Wiederholen Sie die nachstehenden Daten vollständig, Zeile für Zeile und ohne jede Änderung.

:::

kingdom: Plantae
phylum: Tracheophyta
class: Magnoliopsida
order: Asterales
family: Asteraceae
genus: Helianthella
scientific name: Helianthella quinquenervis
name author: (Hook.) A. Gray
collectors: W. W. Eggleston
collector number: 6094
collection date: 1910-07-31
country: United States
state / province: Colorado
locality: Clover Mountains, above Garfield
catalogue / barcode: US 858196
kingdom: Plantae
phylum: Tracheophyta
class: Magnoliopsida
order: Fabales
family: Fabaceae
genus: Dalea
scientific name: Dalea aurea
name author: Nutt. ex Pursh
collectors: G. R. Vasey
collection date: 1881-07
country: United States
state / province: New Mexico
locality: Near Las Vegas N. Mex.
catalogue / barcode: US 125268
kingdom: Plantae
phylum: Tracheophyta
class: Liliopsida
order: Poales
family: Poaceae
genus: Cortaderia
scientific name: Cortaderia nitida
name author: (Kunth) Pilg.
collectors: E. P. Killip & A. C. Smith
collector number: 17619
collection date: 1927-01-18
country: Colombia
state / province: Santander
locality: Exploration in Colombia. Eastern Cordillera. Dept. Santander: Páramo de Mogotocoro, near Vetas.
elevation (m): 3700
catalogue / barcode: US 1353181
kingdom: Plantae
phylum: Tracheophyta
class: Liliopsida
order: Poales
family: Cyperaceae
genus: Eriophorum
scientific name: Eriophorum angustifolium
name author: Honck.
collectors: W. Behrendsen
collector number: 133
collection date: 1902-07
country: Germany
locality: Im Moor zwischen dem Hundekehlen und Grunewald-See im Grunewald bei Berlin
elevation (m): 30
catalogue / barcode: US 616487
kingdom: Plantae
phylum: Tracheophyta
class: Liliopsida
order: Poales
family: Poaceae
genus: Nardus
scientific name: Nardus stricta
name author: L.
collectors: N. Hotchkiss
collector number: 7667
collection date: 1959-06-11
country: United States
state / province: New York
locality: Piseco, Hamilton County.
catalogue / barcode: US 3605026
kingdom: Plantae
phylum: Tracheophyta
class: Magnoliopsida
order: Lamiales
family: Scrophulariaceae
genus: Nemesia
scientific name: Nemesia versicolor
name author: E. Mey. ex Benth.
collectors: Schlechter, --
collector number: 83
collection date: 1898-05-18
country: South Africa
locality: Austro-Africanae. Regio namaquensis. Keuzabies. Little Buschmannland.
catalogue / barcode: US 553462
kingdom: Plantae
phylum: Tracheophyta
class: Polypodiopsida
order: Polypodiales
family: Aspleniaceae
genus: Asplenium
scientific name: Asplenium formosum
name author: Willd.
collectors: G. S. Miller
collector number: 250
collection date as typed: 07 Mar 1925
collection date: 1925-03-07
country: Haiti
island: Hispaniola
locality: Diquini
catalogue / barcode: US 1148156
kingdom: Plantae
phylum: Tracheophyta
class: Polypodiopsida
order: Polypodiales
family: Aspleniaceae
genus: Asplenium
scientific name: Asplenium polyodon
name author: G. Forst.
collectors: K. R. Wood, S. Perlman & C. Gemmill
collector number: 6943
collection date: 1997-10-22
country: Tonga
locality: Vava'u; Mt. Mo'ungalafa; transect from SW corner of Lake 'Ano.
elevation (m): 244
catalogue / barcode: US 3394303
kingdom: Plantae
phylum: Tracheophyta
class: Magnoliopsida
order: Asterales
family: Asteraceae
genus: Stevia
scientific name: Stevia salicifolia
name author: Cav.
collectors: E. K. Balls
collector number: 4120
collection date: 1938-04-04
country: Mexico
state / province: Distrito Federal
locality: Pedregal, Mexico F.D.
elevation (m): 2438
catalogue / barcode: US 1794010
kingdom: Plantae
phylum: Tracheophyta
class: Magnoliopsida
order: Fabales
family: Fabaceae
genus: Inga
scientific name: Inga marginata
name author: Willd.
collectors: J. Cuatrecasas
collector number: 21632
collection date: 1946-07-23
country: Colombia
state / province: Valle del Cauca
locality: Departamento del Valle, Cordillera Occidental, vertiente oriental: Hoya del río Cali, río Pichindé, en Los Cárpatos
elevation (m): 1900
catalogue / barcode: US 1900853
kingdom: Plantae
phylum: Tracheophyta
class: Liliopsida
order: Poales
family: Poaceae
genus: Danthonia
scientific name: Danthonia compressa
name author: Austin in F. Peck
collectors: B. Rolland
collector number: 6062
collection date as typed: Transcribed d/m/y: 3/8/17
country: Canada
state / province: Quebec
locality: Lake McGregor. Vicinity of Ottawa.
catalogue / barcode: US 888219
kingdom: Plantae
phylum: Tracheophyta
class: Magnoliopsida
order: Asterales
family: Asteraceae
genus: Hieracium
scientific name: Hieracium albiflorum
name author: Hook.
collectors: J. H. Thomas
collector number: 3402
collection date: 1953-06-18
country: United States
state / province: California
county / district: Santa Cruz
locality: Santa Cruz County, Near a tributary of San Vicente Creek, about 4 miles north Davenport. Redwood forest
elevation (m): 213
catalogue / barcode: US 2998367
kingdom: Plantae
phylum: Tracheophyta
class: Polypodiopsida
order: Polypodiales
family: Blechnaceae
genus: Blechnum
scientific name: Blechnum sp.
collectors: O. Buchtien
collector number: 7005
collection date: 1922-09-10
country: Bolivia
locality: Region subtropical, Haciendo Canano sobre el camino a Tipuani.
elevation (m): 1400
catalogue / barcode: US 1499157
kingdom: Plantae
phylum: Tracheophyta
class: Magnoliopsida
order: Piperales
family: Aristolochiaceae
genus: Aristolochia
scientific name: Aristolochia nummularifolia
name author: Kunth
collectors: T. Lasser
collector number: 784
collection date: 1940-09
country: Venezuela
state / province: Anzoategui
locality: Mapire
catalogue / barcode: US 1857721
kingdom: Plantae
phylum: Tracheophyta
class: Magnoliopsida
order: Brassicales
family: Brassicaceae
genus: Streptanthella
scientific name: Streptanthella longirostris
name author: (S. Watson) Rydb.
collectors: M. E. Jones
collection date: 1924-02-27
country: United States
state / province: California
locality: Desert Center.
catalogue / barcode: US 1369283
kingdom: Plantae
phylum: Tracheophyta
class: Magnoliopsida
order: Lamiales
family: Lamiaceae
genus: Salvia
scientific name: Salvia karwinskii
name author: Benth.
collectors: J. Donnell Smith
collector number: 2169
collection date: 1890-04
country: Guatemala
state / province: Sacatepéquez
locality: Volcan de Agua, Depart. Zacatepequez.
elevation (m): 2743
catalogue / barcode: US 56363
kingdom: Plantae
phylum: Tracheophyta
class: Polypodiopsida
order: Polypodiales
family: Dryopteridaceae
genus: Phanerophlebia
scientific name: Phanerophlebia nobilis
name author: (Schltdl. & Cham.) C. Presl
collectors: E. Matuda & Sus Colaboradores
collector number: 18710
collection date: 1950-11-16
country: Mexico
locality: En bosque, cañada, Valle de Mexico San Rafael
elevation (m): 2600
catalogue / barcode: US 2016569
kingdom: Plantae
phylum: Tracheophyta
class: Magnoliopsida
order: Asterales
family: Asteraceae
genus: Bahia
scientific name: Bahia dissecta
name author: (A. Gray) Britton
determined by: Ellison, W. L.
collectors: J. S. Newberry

:::

◆ ERLEDIGTE AUFGABE ◆
kingdom: Plantae
phylum: Tracheophyta
class: Magnoliopsida
order: Asterales
family: Asteraceae
genus: Helianthella
scientific name: Helianthella quinquenervis
name author: (Hook.) A. Gray
collectors: W. W. Eggleston
collector number: 6094
collection date: 1910-07-31
country: United States
state / province: Colorado
locality: Clover Mountains, above Garfield
catalogue / barcode: US 858196
kingdom: Plantae
phylum: Tracheophyta
class: Magnoliopsida
order: Fabales
family: Fabaceae
genus: Dalea
scientific name: Dalea aurea
name author: Nutt. ex Pursh
collectors: G. R. Vasey
collection date: 1881-07
country: United States
state / province: New Mexico
locality: Near Las Vegas N. Mex.
catalogue / barcode: US 125268
kingdom: Plantae
phylum: Tracheophyta
class: Liliopsida
order: Poales
family: Poaceae
genus: Cortaderia
scientific name: Cortaderia nitida
name author: (Kunth) Pilg.
collectors: E. P. Killip & A. C. Smith
collector number: 17619
collection date: 1927-01-18
country: Colombia
state / province: Santander
locality: Exploration in Colombia. Eastern Cordillera. Dept. Santander: Páramo de Mogotocoro, near Vetas.
elevation (m): 3700
catalogue / barcode: US 1353181
kingdom: Plantae
phylum: Tracheophyta
class: Liliopsida
order: Poales
family: Cyperaceae
genus: Eriophorum
scientific name: Eriophorum angustifolium
name author: Honck.
collectors: W. Behrendsen
collector number: 133
collection date: 1902-07
country: Germany
locality: Im Moor zwischen dem Hundekehlen und Grunewald-See im Grunewald bei Berlin
elevation (m): 30
catalogue / barcode: US 616487
kingdom: Plantae
phylum: Tracheophyta
class: Liliopsida
order: Poales
family: Poaceae
genus: Nardus
scientific name: Nardus stricta
name author: L.
collectors: N. Hotchkiss
collector number: 7667
collection date: 1959-06-11
country: United States
state / province: New York
locality: Piseco, Hamilton County.
catalogue / barcode: US 3605026
kingdom: Plantae
phylum: Tracheophyta
class: Magnoliopsida
order: Lamiales
family: Scrophulariaceae
genus: Nemesia
scientific name: Nemesia versicolor
name author: E. Mey. ex Benth.
collectors: Schlechter, --
collector number: 83
collection date: 1898-05-18
country: South Africa
locality: Austro-Africanae. Regio namaquensis. Keuzabies. Little Buschmannland.
catalogue / barcode: US 553462
kingdom: Plantae
phylum: Tracheophyta
class: Polypodiopsida
order: Polypodiales
family: Aspleniaceae
genus: Asplenium
scientific name: Asplenium formosum
name author: Willd.
collectors: G. S. Miller
collector number: 250
collection date as typed: 07 Mar 1925
collection date: 1925-03-07
country: Haiti
island: Hispaniola
locality: Diquini
catalogue / barcode: US 1148156
kingdom: Plantae
phylum: Tracheophyta
class: Polypodiopsida
order: Polypodiales
family: Aspleniaceae
genus: Asplenium
scientific name: Asplenium polyodon
name author: G. Forst.
collectors: K. R. Wood, S. Perlman & C. Gemmill
collector number: 6943
collection date: 1997-10-22
country: Tonga
locality: Vava'u; Mt. Mo'ungalafa; transect from SW corner of Lake 'Ano.
elevation (m): 244
catalogue / barcode: US 3394303
kingdom: Plantae
phylum: Tracheophyta
class: Magnoliopsida
order: Asterales
family: Asteraceae
genus: Stevia
scientific name: Stevia salicifolia
name author: Cav.
collectors: E. K. Balls
collector number: 4120
collection date: 1938-04-04
country: Mexico
state / province: Distrito Federal
locality: Pedregal, Mexico F.D.
elevation (m): 2438
catalogue / barcode: US 1794010
kingdom: Plantae
phylum: Tracheophyta
class: Magnoliopsida
order: Fabales
family: Fabaceae
genus: Inga
scientific name: Inga marginata
name author: Willd.
collectors: J. Cuatrecasas
collector number: 21632
collection date: 1946-07-23
country: Colombia
state / province: Valle del Cauca
locality: Departamento del Valle, Cordillera Occidental, vertiente oriental: Hoya del río Cali, río Pichindé, en Los Cárpatos
elevation (m): 1900
catalogue / barcode: US 1900853
kingdom: Plantae
phylum: Tracheophyta
class: Liliopsida
order: Poales
family: Poaceae
genus: Danthonia
scientific name: Danthonia compressa
name author: Austin in F. Peck
collectors: B. Rolland
collector number: 6062
collection date as typed: Transcribed d/m/y: 3/8/17
country: Canada
state / province: Quebec
locality: Lake McGregor. Vicinity of Ottawa.
catalogue / barcode: US 888219
kingdom: Plantae
phylum: Tracheophyta
class: Magnoliopsida
order: Asterales
family: Asteraceae
genus: Hieracium
scientific name: Hieracium albiflorum
name author: Hook.
collectors: J. H. Thomas
collector number: 3402
collection date: 1953-06-18
country: United States
state / province: California
county / district: Santa Cruz
locality: Santa Cruz County, Near a tributary of San Vicente Creek, about 4 miles north Davenport. Redwood forest
elevation (m): 213
catalogue / barcode: US 2998367
kingdom: Plantae
phylum: Tracheophyta
class: Polypodiopsida
order: Polypodiales
family: Blechnaceae
genus: Blechnum
scientific name: Blechnum sp.
collectors: O. Buchtien
collector number: 7005
collection date: 1922-09-10
country: Bolivia
locality: Region subtropical, Haciendo Canano sobre el camino a Tipuani.
elevation (m): 1400
catalogue / barcode: US 1499157
kingdom: Plantae
phylum: Tracheophyta
class: Magnoliopsida
order: Piperales
family: Aristolochiaceae
genus: Aristolochia
scientific name: Aristolochia nummularifolia
name author: Kunth
collectors: T. Lasser
collector number: 784
collection date: 1940-09
country: Venezuela
state / province: Anzoategui
locality: Mapire
catalogue / barcode: US 1857721
kingdom: Plantae
phylum: Tracheophyta
class: Magnoliopsida
order: Brassicales
family: Brassicaceae
genus: Streptanthella
scientific name: Streptanthella longirostris
name author: (S. Watson) Rydb.
collectors: M. E. Jones
collection date: 1924-02-27
country: United States
state / province: California
locality: Desert Center.
catalogue / barcode: US 1369283
kingdom: Plantae
phylum: Tracheophyta
class: Magnoliopsida
order: Lamiales
family: Lamiaceae
genus: Salvia
scientific name: Salvia karwinskii
name author: Benth.
collectors: J. Donnell Smith
collector number: 2169
collection date: 1890-04
country: Guatemala
state / province: Sacatepéquez
locality: Volcan de Agua, Depart. Zacatepequez.
elevation (m): 2743
catalogue / barcode: US 56363
kingdom: Plantae
phylum: Tracheophyta
class: Polypodiopsida
order: Polypodiales
family: Dryopteridaceae
genus: Phanerophlebia
scientific name: Phanerophlebia nobilis
name author: (Schltdl. & Cham.) C. Presl
collectors: E. Matuda & Sus Colaboradores
collector number: 18710
collection date: 1950-11-16
country: Mexico
locality: En bosque, cañada, Valle de Mexico San Rafael
elevation (m): 2600
catalogue / barcode: US 2016569
kingdom: Plantae
phylum: Tracheophyta
class: Magnoliopsida
order: Asterales
family: Asteraceae
genus: Bahia
scientific name: Bahia dissecta
name author: (A. Gray) Britton
determined by: Ellison, W. L.
collectors: J. S. Newberry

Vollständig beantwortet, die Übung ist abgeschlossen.